Colorado Ballot Question Would Boost School Investments

Coloradans will have a chance next week to vote for greater investments in their schools through an amendment to the state’s constitution that would improve the state’s income tax structure and dedicate new revenues to education.

Amendment 66 — a ballot measure that businesses, parents, and teachers support — would generate new revenue to shrink class sizes, expand access to pre-kindergarten, and implement new measures for teacher evaluation and accountability.  All the new money would go to boost preschool and k-12 investments.

The proposal would transform Colorado’s current income tax from a flat 4.63 percent into a two-rate structure:  a 5 percent rate for taxable income below $75,000 and 5.9 percent rate for income above that threshold.  The 5 percent rate is equal to what Coloradans paid for most of the 1990s — a period of strong economic growth for the Centennial State.

A recent Wall Street Journal editorial wildly overstates the amendment’s impacts, stating that, if passed, the result would be a “26.6% tax increase on anyone making more than $75,000 a year.”

This is incorrect.  Thanks to Colorado’s personal exemptions and standard deductions, the top rate will kick in at a higher income level than that.  And the Journal is confusing an increase in the top tax rate with an increase in the amount of taxes families would actually pay, which would vary from household to household.

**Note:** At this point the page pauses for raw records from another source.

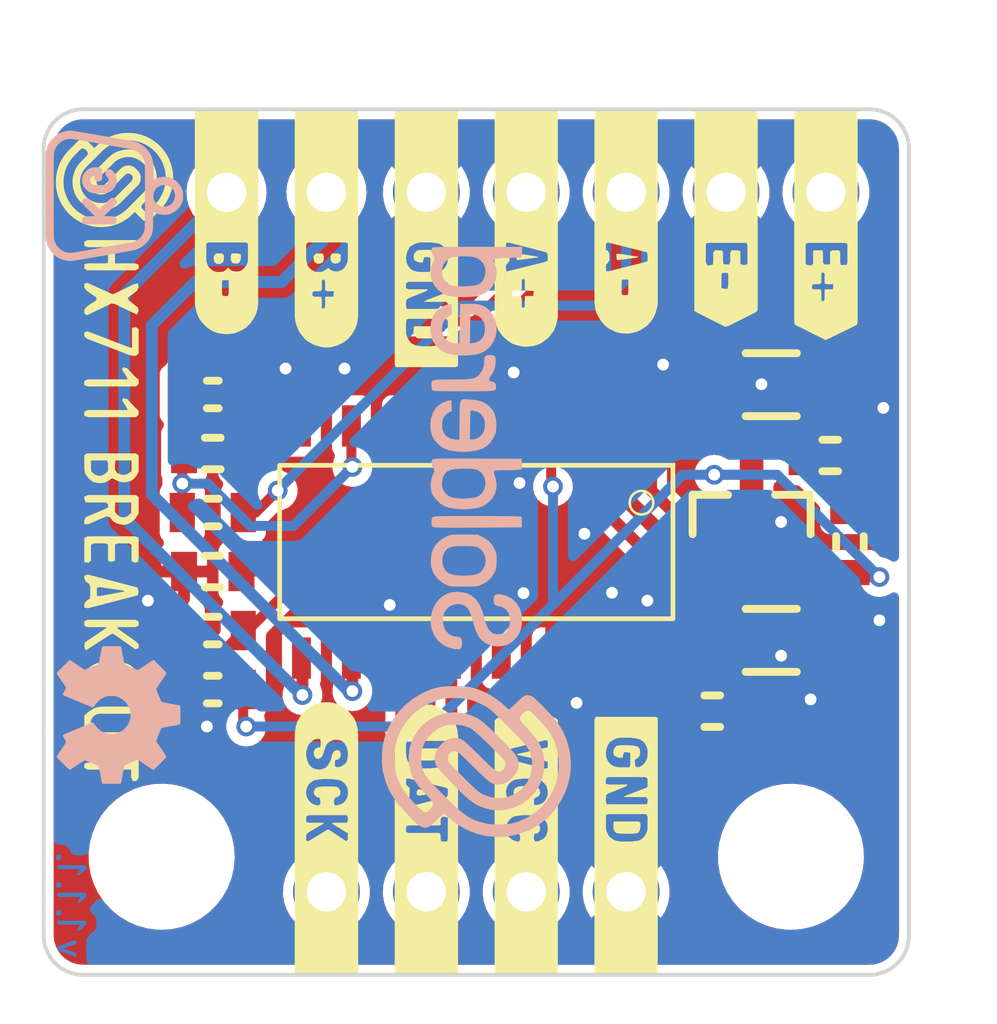
<source format=kicad_pcb>
(kicad_pcb (version 20210623) (generator pcbnew)

  (general
    (thickness 1.6)
  )

  (paper "A4")
  (title_block
    (title "HX711 breakout")
    (date "2021-06-30")
    (rev "V1.1.1.")
    (company "SOLDERED")
    (comment 1 "333005")
  )

  (layers
    (0 "F.Cu" signal)
    (31 "B.Cu" signal)
    (32 "B.Adhes" user "B.Adhesive")
    (33 "F.Adhes" user "F.Adhesive")
    (34 "B.Paste" user)
    (35 "F.Paste" user)
    (36 "B.SilkS" user "B.Silkscreen")
    (37 "F.SilkS" user "F.Silkscreen")
    (38 "B.Mask" user)
    (39 "F.Mask" user)
    (40 "Dwgs.User" user "User.Drawings")
    (41 "Cmts.User" user "User.Comments")
    (42 "Eco1.User" user "User.Eco1")
    (43 "Eco2.User" user "User.Eco2")
    (44 "Edge.Cuts" user)
    (45 "Margin" user)
    (46 "B.CrtYd" user "B.Courtyard")
    (47 "F.CrtYd" user "F.Courtyard")
    (48 "B.Fab" user)
    (49 "F.Fab" user)
    (50 "User.1" user)
    (51 "User.2" user)
    (52 "User.3" user)
    (53 "User.4" user)
    (54 "User.5" user)
    (55 "User.6" user)
    (56 "User.7" user)
    (57 "User.8" user)
    (58 "User.9" user)
  )

  (setup
    (stackup
      (layer "F.SilkS" (type "Top Silk Screen"))
      (layer "F.Paste" (type "Top Solder Paste"))
      (layer "F.Mask" (type "Top Solder Mask") (color "Green") (thickness 0.01))
      (layer "F.Cu" (type "copper") (thickness 0.035))
      (layer "dielectric 1" (type "core") (thickness 1.51) (material "FR4") (epsilon_r 4.5) (loss_tangent 0.02))
      (layer "B.Cu" (type "copper") (thickness 0.035))
      (layer "B.Mask" (type "Bottom Solder Mask") (color "Green") (thickness 0.01))
      (layer "B.Paste" (type "Bottom Solder Paste"))
      (layer "B.SilkS" (type "Bottom Silk Screen"))
      (copper_finish "None")
      (dielectric_constraints no)
    )
    (pad_to_mask_clearance 0)
    (aux_axis_origin 54 152.4)
    (grid_origin 54 152.4)
    (pcbplotparams
      (layerselection 0x00010fc_ffffffff)
      (disableapertmacros false)
      (usegerberextensions false)
      (usegerberattributes true)
      (usegerberadvancedattributes true)
      (creategerberjobfile true)
      (svguseinch false)
      (svgprecision 6)
      (excludeedgelayer true)
      (plotframeref false)
      (viasonmask false)
      (mode 1)
      (useauxorigin true)
      (hpglpennumber 1)
      (hpglpenspeed 20)
      (hpglpendiameter 15.000000)
      (dxfpolygonmode true)
      (dxfimperialunits true)
      (dxfusepcbnewfont true)
      (psnegative false)
      (psa4output false)
      (plotreference true)
      (plotvalue true)
      (plotinvisibletext false)
      (sketchpadsonfab false)
      (subtractmaskfromsilk false)
      (outputformat 1)
      (mirror false)
      (drillshape 0)
      (scaleselection 1)
      (outputdirectory "../../INTERNAL/v1.1.1/PCBA/")
    )
  )

  (net 0 "")
  (net 1 "Net-(C1-Pad2)")
  (net 2 "GND")
  (net 3 "Net-(C3-Pad2)")
  (net 4 "Net-(C4-Pad2)")
  (net 5 "Net-(C4-Pad1)")
  (net 6 "Net-(K1-Pad3)")
  (net 7 "Net-(K1-Pad2)")
  (net 8 "Net-(K2-Pad2)")
  (net 9 "Net-(K2-Pad1)")
  (net 10 "VCC")
  (net 11 "Net-(K3-Pad2)")
  (net 12 "Net-(K3-Pad1)")
  (net 13 "Net-(Q1-Pad1)")
  (net 14 "Net-(R3-Pad1)")
  (net 15 "unconnected-(U1-Pad13)")
  (net 16 "Net-(Q1-Pad3)")

  (footprint "e-radionica.com footprinti:0603R" (layer "F.Cu") (at 58.3 137.65 180))

  (footprint "buzzardLabel" (layer "F.Cu") (at 68.81 130 -90))

  (footprint "e-radionica.com footprinti:SOP-16" (layer "F.Cu") (at 65 141.4 -90))

  (footprint "Soldered Graphics:Logo-Front-Soldered-3mm" (layer "F.Cu") (at 55.8 132.2 -90))

  (footprint "buzzardLabel" (layer "F.Cu") (at 63.73 130 -90))

  (footprint "e-radionica.com footprinti:FIDUCIAL_23" (layer "F.Cu") (at 64.5 141.8 -90))

  (footprint "e-radionica.com footprinti:HOLE_3.2mm" (layer "F.Cu") (at 73 149.4 -90))

  (footprint "e-radionica.com footprinti:0603R" (layer "F.Cu") (at 58.3 145.15))

  (footprint "buzzardLabel" (layer "F.Cu") (at 63.73 152.8 -90))

  (footprint "buzzardLabel" (layer "F.Cu") (at 66.27 130 -90))

  (footprint "e-radionica.com footprinti:0603R" (layer "F.Cu") (at 58.3 140.65))

  (footprint "buzzardLabel" (layer "F.Cu") (at 61.19 130 -90))

  (footprint "buzzardLabel" (layer "F.Cu") (at 68.81 152.8 -90))

  (footprint "e-radionica.com footprinti:0603C" (layer "F.Cu") (at 71 145.7 180))

  (footprint "e-radionica.com footprinti:1206C" (layer "F.Cu") (at 72.5 137.4))

  (footprint "e-radionica.com footprinti:0603R" (layer "F.Cu") (at 74.5 141.4 90))

  (footprint "Soldered Graphics:Logo-Back-SolderedFULL-15mm" (layer "F.Cu") (at 65 141.4 -90))

  (footprint "buzzardLabel" (layer "F.Cu") (at 61.19 152.8 -90))

  (footprint "buzzardLabel" (layer "F.Cu") (at 73.89 130 -90))

  (footprint "e-radionica.com footprinti:HOLE_3.2mm" (layer "F.Cu") (at 57 149.4 -90))

  (footprint "buzzardLabel" (layer "F.Cu") (at 55.7 140.6 -90))

  (footprint "Soldered Graphics:Logo-Back-OSH-3.5mm" (layer "F.Cu") (at 55.9 145.8 -90))

  (footprint "buzzardLabel" (layer "F.Cu") (at 66.27 152.8 -90))

  (footprint "e-radionica.com footprinti:0603C" (layer "F.Cu") (at 58.3 142.15))

  (footprint "e-radionica.com footprinti:SOT-23-3" (layer "F.Cu") (at 72 140.9 90))

  (footprint "buzzardLabel" (layer "F.Cu") (at 71.35 130 -90))

  (footprint "e-radionica.com footprinti:0603C" (layer "F.Cu") (at 74 139.2 180))

  (footprint "e-radionica.com footprinti:0603C" (layer "F.Cu") (at 58.3 139.15 180))

  (footprint "e-radionica.com footprinti:1206C" (layer "F.Cu") (at 72.5 143.9 180))

  (footprint "e-radionica.com footprinti:0603R" (layer "F.Cu") (at 58.3 143.65))

  (footprint "buzzardLabel" (layer "F.Cu") (at 58.65 130 -90))

  (footprint "e-radionica.com footprinti:HEADER_MALE_5X1" (layer "B.Cu") (at 68.81 132.51))

  (footprint "Soldered Graphics:Symbol-Front-Scale" (layer "B.Cu") (at 55.8 132.6 90))

  (footprint "Soldered Graphics:Version1.1.1." (layer "B.Cu")
    (tedit 60EE8F39) (tstamp 1b83da2e-0ba8-41b9-8f45-def111fd9cb1)
    (at 54.7 150.6 90)
    (attr board_only exclude_from_pos_files exclude_from_bom)
    (fp_text reference "REF**" (at 0 3.2 90 unlocked) (layer "User.1") hide
      (effects (font (size 1 1) (thickness 0.15)))
      (tstamp a0562bc8-3ec9-4789-bb57-cd1901e26638)
    )
    (fp_text value "Version1.1.1." (at 0 -1 90 unlocked) (layer "B.Fab") hide
      (effects (font (size 1 1) (thickness 0.15)) (justify mirror))
      (tstamp 97745cc7-869f-4d76-bc84-1101dae518f3)
    )
    (fp_text user "${REFERENCE}" (at 0 -2.5 90 unlocked) (layer "B.Fab") hide
      (effects (font (size 1 1) (thickness 0.15)) (justify mirror))
      (tstamp c6671ff0-dd91-4dea-9396-07c0b3e6055e)
    )
    (fp_poly (pts (xy -0.27 -0.38)
      (xy -0.22 -0.38)
      (xy -0.17 -0.37)
      (xy -0.16 -0.33)
      (xy -0.16 -0.27)
      (xy -0.21 -0.26)
      (xy -0.26 -0.26)
      (xy -0.29 -0.29)
      (xy -0.29 -0.34)
      (xy -0.27 -0.38)) (layer "B.Cu") (width 0.01) (fill solid) (tstamp 0f14d600-31da-40cf-bd4e-5a80ac07f49e))
    (fp_poly (pts (xy 0.91 -0.35)
      (xy 0.96 -0.35)
      (xy 0.98 -0.31)
      (xy 0.98 0.35)
      (xy 0.95 0.38)
      (xy 0.89 0.38)
      (xy 0.86 0.34)
      (xy 0.74 0.22)
      (xy 0.73 0.17)
      (xy 0.76 0.16)
      (xy 0.85 0.22)
      (xy 0.89 0.23)
      (xy 0.89 -0.31)
      (xy 0.91 -0.35)) (layer "B.Cu") (width 0.01) (fill solid) (tstamp 0fc0fc46-72b9-4cb0-844d-8eda8cea96cc))
    (fp_poly (pts (xy 0.21 -0.35)
      (xy 0.26 -0.35)
      (xy 0.28 -0.31)
      (xy 0.28 0.35)
      (xy 0.24 0.38)
      (xy 0.19 0.38)
      (xy 0.15 0.34)
      (xy 0.04 0.22)
      (xy 0.02 0.17)
      (xy 0.05 0.16)
      (xy 0.14 0.22)
      (xy 0.18 0.23)
      (xy 0.18 -0.31)
      (xy 0.21 -0.35)) (layer "B.Cu") (width 0.01) (fill solid) (tstamp 227114d6-ec98-48dc-bdec-821d751f26bf))
    (fp_poly (pts (xy -1.15 -0.35)
      (xy -1.1 -0.35)
      (xy -1.07 -0.31)
      (xy -0.92 0.1)
      (xy -0.94 0.13)
      (xy -0.99 0.13)
      (xy -1.02 0.1)
      (xy -1.11 -0.16)
      (xy -1.13 -0.21)
      (xy -1.15 -0.17)
      (xy -1.24 0.09)
      (xy -1.26 0.13)
      (xy -1.32 0.13)
      (xy -1.34 0.1)
      (xy -1.18 -0.31)
      (xy -1.15 -0.35)) (layer "B.Cu") (width 0.01) (fill solid) (tstamp 2c6586d6-e494-4172-83f8-5540f7a1b059))
    (fp_poly (pts (xy -0.5 -0.35)
      (xy -0.44 -0.35)
      (xy -0.43 -0.31)
      (xy -0.43 0.35)
      (xy -0.46 0.38)
      (xy -0.52 0.38)
      (xy -0.55 0.34)
      (xy -0.67 0.22)
      (xy -0.
... [240631 chars truncated]
</source>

In reality, a typical household earning $100,000 annually would pay about $250 more in taxes — or one-quarter of 1 percent of total income. Most Colorado taxpayers would pay less.  Well-off families would pay more in income taxes, but nowhere near the drastic increase that the Journal claims.

And while passing Amendment 66 would improve the fairness of Colorado’s income tax, the state’s richest residents would still pay far less in taxes as a share of what they earn relative to lower-income households.  Currently, the top 1 percent of income earners in Colorado pay roughly 4.6 percent of their income in state and local taxes.  The state’s poorest households pay almost double that as a share of their income, nearly 9 percent.  Under the proposal, the richest Coloradans would pay only slightly more, at 5.4 percent.

Colorado made deep and difficult cuts to K-12 funding as a result of the recession; it now spends about $2,000 less per student than the national average and ranks 42nd in the nation in terms of per-student funding.  Amendment 66 would provide significant resources toward closing this gap, strengthening Colorado’s education system, and bolstering its economy today and in the future.